Bertha Pappenheim (Anna O)
Bertha Pappenheim (Anna O)
(Sigmund Freud Museum Vienna)
GAY: When she talked freely, and he encouraged her, the symptoms would disappear. They might come back and then you did it again and they would go away. It's something that was unheard of that you might get rid of certain symptoms by talking them out.

EAGLE: There is a thought that is so unacceptable to her that she has to banish it from consciousness. But even though it's banished, it does its dirty work anyway in producing symptoms. Hysterical symptoms are linked to specific traumatic events that have been not accessible to normal states of consciousness. Therefore, you hypnotize the person, put them in a state where they can gain access to these traumatic memories, and they disappear. That was the rationale for Breuer's treatment.

After further struggle, Bertha's symptoms eventually subsided. From the case of Anna O., Freud learned that recapturing the past promised hope for the future. Freud continued to work on the problem of hysteria with Breuer. They elaborated their ideas in professional journals and finally, in a book, Studies in Hysteria, published in 1895. But their collaboration and their friendship was coming to an end over a highly charged issue:

FREUD: "Whatever case and whatever symptom we take as our starting-point, in the end we infallibly come to the realm of sexual experience."

Freud kept noting the sexual material peeping out from behind the symptoms of his patients.
Freud kept noting the sexual material peeping out from behind the symptoms of his patients. Freud grew convinced that the cause of hysteria lay not just with any early traumatic experience but with early traumatic sexual experience.

GAY: Respectable people in the 19th Century… were very squeamish about the matter of sexuality. They didn't talk about it, if they talked about it at all they used euphemisms, they went into marriage uninformed. This was a kind of unacceptable subject. And Freud argues that what's unacceptable… will then be repressed. It will be put into that invisible compartment in your mind. And this is something that Freud thought Breuer had failed to see.

Breuer objected that Freud had collapsed the complex lives of his patients into one, sweeping theme - sexuality.
"The plunging into sexuality in theory and practice," Breuer wrote, "is not to my taste." Breuer objected that Freud had collapsed the complex lives of his patients into one, sweeping theme - sexuality.

EAGLE: He did not accept Freud's theory and I suspect with good reason. But he's more careful, he needs more data, he's more cautious.

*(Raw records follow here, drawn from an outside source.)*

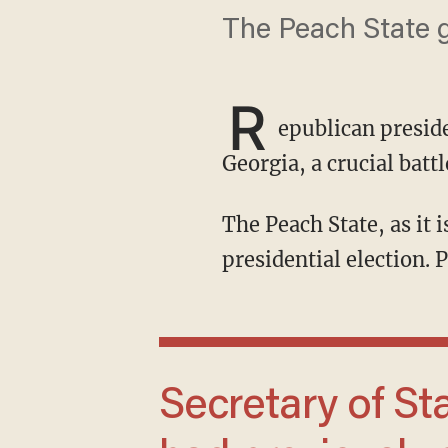
The Peach State g
R
epublican presid
Georgia, a crucial bat
The Peach State, as it is nicknamed, has 16 electoral votes that could help decide the
presidential election. P
Secretary of State Brad Raffensperger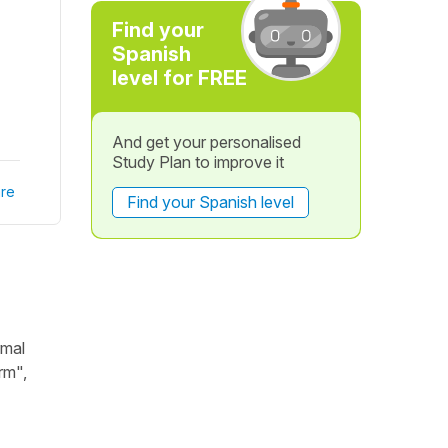
Find your
Spanish
level for FREE
And get your personalised
Study Plan to improve it
re
Find your Spanish level
rmal
rm",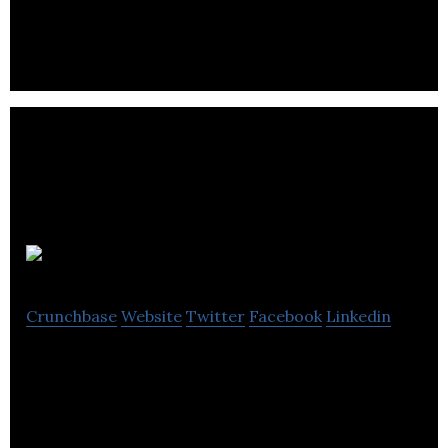
Property Maintenance Services From No1 Facilities
Management
CCL
Crunchbase
Website
Twitter
Facebook
Linkedin
CCL offers a range of pre-stressed concrete
construction services.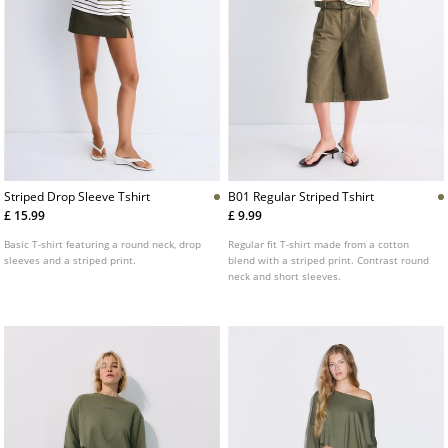
Striped Drop Sleeve Tshirt
B01 Regular Striped Tshirt
£ 15.99
£ 9.99
Basic T-shirt featuring a round neck, drop
Regular fit T-shirt made from a cotton
sleeves and a striped print.
blend with a striped print. Contrast round
neck and short sleeves.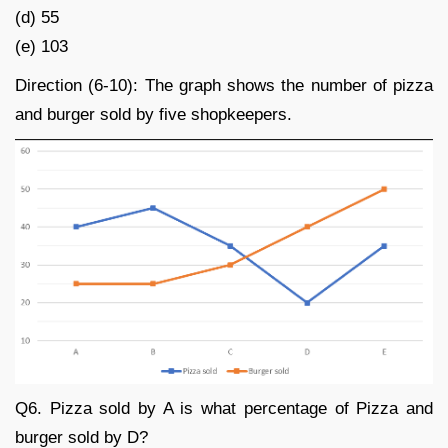
(d) 55
(e) 103
Direction (6-10): The graph shows the number of pizza
and burger sold by five shopkeepers.
Q6. Pizza sold by A is what percentage of Pizza and
burger sold by D?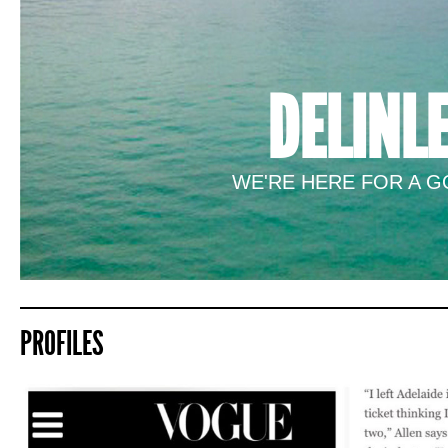
DELINL
WE'RE HERE FOR A GO
PROFILES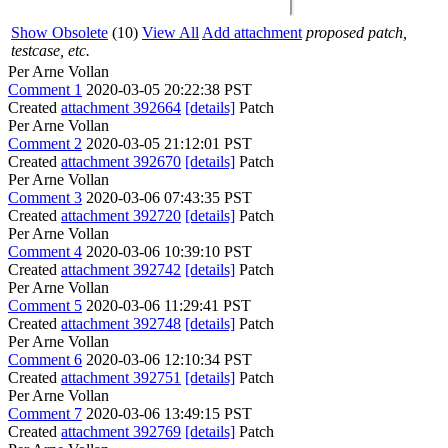
Show Obsolete
(10)
View All
Add attachment
proposed patch,
testcase, etc.
Per Arne Vollan
Comment 1
2020-03-05 20:22:38 PST
Created
attachment 392664
[details]
Patch
Per Arne Vollan
Comment 2
2020-03-05 21:12:01 PST
Created
attachment 392670
[details]
Patch
Per Arne Vollan
Comment 3
2020-03-06 07:43:35 PST
Created
attachment 392720
[details]
Patch
Per Arne Vollan
Comment 4
2020-03-06 10:39:10 PST
Created
attachment 392742
[details]
Patch
Per Arne Vollan
Comment 5
2020-03-06 11:29:41 PST
Created
attachment 392748
[details]
Patch
Per Arne Vollan
Comment 6
2020-03-06 12:10:34 PST
Created
attachment 392751
[details]
Patch
Per Arne Vollan
Comment 7
2020-03-06 13:49:15 PST
Created
attachment 392769
[details]
Patch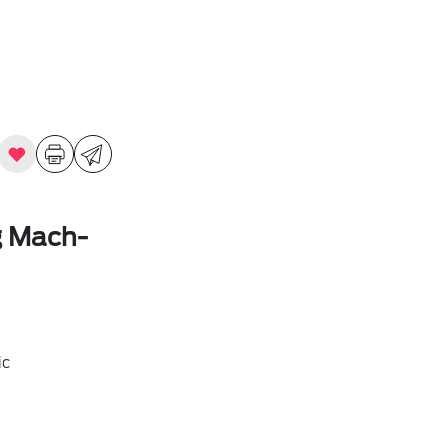
g Mach-
ic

YOUNG-BRUEHL: Freud's scientific training was to look for the single cause behind a multiplicity of phenomena, which could produce reductive explanations. The single-minded attention to sexual desire did obscure other desires. But, you have to be single-minded when you are going against great forces of opposition and centuries of different understanding and you're trying to lever your way into something novel. Freud's theory is a very frightening one. It's very frightening to think that people are as moved around by their sexual desire as Freud held them to be.

The collaboration between Freud and Breuer ended abruptly, the bond between the two men broken, never to be mended. The end of the relationship saddened him, but he could not deny the evidence of his theory that he saw in his patients.

FREUD: "The development of psycho-analysis afterwards cost me his friendship. It was not easy for me to pay such a price, but I could not escape it."